**Work item:**
Below is a set of entries. Reproduce exactly the lines from the one containing "reset (active high)" through the end, both included.

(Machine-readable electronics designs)
^^^^^^^^^^^^^^^^
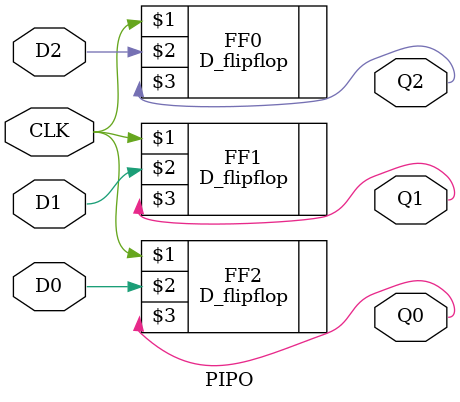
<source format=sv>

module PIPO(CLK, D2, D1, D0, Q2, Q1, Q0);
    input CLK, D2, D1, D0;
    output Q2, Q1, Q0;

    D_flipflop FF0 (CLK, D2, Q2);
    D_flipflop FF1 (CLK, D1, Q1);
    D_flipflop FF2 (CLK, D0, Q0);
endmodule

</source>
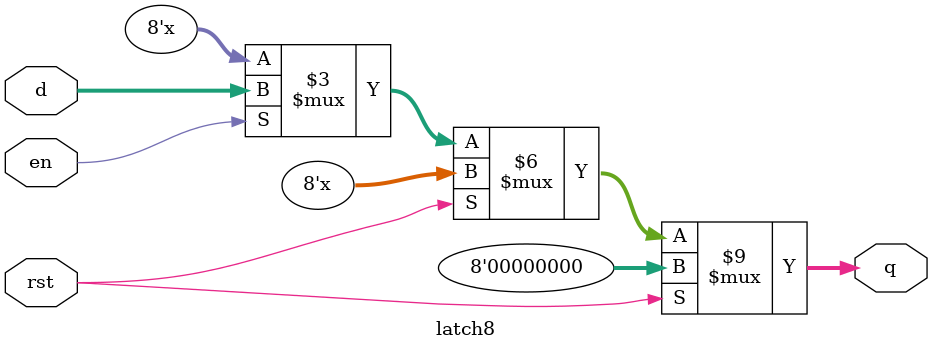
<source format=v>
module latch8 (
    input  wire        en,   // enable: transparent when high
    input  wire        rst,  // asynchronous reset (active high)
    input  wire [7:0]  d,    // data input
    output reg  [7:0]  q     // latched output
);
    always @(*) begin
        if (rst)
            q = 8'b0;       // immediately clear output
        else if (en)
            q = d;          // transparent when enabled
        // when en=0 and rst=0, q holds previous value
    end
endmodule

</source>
^^^^^^^^^^^^^^^^
**Written reply:**
    input  wire        rst,  // asynchronous reset (active high)
    input  wire [7:0]  d,    // data input
    output reg  [7:0]  q     // latched output
);
    always @(*) begin
        if (rst)
            q = 8'b0;       // immediately clear output
        else if (en)
            q = d;          // transparent when enabled
        // when en=0 and rst=0, q holds previous value
    end
endmodule

</source>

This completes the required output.